Management typically requires a multidisciplinary approach involving neurosurgery, oncology, radiation therapy, and, when indicated, infectious disease consultation. High-dose methotrexate-based chemotherapy remains the backbone of treatment, often supplemented with rituximab and, in selected cases, whole-brain radiotherapy [12, 13]. Recent case experiences also underscore the importance of vigilant supportive care, including infection prophylaxis and management of treatment-related complications [10].

These reports collectively reinforce the need for early suspicion of PCNSL in patients with atypical neurological presentations and focal CNS lesions. They also illustrate that despite therapeutic advances, the prognosis remains guarded, with outcomes dependent on factors such as lesion location, performance status, and timely initiation of appropriate therapy. Ongoing reporting of such cases contributes to improved recognition, diagnostic strategies, and the refinement of therapeutic protocols for this rare malignancy.

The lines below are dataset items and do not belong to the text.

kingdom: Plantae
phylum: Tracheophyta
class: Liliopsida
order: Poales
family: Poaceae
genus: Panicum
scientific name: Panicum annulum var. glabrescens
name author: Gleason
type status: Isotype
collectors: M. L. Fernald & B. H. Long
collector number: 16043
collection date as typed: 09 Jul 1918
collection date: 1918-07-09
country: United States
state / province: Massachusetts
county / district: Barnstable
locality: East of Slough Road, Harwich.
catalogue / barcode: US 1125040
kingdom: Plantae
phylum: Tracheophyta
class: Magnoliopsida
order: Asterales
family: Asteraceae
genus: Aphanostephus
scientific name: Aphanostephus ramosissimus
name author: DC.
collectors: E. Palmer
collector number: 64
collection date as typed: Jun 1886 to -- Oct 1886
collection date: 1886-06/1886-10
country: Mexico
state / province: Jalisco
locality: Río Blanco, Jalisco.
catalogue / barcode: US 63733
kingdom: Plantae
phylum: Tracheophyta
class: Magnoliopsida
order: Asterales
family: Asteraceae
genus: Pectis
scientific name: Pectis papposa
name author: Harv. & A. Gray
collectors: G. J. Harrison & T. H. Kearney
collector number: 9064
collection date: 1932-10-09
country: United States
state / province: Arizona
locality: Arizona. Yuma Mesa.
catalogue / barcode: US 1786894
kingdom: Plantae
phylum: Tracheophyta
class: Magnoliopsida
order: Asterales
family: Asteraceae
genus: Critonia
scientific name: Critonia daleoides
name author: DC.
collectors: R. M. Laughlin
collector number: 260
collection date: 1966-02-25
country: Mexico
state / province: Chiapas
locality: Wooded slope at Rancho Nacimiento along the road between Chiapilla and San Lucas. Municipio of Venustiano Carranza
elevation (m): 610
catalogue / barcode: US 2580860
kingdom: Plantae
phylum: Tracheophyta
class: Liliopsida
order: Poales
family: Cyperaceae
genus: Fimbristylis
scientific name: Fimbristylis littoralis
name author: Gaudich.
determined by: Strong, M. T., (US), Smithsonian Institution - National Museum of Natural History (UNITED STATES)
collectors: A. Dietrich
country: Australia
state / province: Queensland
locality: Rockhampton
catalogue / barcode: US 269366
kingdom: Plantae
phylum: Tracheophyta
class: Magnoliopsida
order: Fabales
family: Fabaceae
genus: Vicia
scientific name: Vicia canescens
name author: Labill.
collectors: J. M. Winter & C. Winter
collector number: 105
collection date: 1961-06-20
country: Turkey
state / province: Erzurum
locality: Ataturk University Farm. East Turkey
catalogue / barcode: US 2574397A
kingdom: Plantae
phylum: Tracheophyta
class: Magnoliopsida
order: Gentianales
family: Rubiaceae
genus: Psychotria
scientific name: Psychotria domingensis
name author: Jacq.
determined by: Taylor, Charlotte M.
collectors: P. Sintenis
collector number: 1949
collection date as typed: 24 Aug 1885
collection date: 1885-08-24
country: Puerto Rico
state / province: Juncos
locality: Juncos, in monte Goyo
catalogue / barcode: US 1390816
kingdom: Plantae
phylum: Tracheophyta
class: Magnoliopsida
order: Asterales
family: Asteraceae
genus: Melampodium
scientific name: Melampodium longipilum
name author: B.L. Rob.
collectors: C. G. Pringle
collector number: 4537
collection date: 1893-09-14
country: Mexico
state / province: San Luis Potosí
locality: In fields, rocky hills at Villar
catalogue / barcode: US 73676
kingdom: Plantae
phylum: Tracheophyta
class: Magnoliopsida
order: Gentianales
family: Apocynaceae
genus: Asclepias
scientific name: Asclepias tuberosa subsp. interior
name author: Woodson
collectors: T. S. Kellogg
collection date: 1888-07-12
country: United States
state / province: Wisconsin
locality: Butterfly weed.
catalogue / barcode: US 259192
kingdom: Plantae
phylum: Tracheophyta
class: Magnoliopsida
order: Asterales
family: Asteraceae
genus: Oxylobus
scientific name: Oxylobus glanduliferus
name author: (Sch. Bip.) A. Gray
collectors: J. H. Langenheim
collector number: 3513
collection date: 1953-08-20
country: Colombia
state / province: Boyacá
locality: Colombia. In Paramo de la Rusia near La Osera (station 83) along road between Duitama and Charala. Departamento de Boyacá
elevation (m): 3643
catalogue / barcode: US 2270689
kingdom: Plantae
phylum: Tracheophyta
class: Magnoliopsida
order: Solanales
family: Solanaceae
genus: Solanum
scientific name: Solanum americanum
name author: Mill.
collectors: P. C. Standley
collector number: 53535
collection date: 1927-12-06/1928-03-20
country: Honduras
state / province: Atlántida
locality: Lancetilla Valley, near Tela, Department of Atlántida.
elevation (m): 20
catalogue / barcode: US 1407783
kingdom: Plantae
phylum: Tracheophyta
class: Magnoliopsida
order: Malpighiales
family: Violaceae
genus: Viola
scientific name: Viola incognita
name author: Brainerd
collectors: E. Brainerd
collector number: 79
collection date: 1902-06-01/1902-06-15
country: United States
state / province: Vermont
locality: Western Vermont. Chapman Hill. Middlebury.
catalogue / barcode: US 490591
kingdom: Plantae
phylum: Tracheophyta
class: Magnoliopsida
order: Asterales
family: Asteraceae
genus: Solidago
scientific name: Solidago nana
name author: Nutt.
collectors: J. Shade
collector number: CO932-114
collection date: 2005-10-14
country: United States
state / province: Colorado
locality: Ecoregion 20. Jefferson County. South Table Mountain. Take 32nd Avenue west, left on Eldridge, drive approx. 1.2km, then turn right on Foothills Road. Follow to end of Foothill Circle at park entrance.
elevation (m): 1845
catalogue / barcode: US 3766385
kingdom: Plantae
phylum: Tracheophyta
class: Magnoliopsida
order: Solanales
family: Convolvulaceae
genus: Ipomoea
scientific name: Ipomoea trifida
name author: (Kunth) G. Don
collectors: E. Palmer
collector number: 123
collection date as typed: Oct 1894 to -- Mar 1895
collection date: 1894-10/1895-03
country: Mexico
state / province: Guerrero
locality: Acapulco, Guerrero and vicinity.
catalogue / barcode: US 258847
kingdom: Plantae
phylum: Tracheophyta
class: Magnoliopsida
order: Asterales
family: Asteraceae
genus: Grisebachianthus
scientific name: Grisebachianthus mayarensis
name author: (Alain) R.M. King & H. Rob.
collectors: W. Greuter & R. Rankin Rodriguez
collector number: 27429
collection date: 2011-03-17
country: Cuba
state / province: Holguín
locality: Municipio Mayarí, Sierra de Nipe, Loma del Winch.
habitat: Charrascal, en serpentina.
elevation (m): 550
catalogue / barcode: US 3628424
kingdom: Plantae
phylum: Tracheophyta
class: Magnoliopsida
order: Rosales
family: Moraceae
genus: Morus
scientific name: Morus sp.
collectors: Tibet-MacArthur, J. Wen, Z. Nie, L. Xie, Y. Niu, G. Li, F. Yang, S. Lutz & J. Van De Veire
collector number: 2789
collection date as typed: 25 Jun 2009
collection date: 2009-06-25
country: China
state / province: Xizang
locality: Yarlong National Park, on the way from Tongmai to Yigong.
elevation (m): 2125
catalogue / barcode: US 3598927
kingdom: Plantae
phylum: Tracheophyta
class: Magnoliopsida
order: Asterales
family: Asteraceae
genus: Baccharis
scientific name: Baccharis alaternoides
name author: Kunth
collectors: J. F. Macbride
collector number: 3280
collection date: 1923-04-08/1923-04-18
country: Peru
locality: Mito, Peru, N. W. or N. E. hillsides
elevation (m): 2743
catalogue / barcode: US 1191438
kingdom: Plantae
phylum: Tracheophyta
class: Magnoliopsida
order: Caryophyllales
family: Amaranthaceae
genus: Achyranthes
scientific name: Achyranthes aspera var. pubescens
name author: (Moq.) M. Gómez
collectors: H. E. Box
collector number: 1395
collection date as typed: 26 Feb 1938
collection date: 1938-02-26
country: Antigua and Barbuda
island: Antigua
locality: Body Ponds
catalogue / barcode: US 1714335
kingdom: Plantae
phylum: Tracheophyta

Isolated PCNSL remains a rare but diagnostically challenging entity that requires a high index of clinical suspicion, especially in patients presenting with atypical neurological symptoms and mass lesions confined to the CNS. These cases demonstrate that diagnosis often demands advanced neuroimaging, repeated tissue sampling when initial biopsies are inconclusive, and expert histopathological assessment to confirm DLBCL or other relevant subtypes. Management typically involves high-dose methotrexate-based chemotherapy, monoclonal antibody therapy, and when indicated, whole-brain radiotherapy or targeted surgical intervention for diagnostic or decompressive purposes. Early recognition and timely multidisciplinary discussion are crucial to improve outcomes, given the potential for variable treatment responses and disease progression despite initial therapy. Accumulating further well-documented cases will help refine best practices for diagnosis and management and may guide the development of standardized treatment protocols for this uncommon presentation.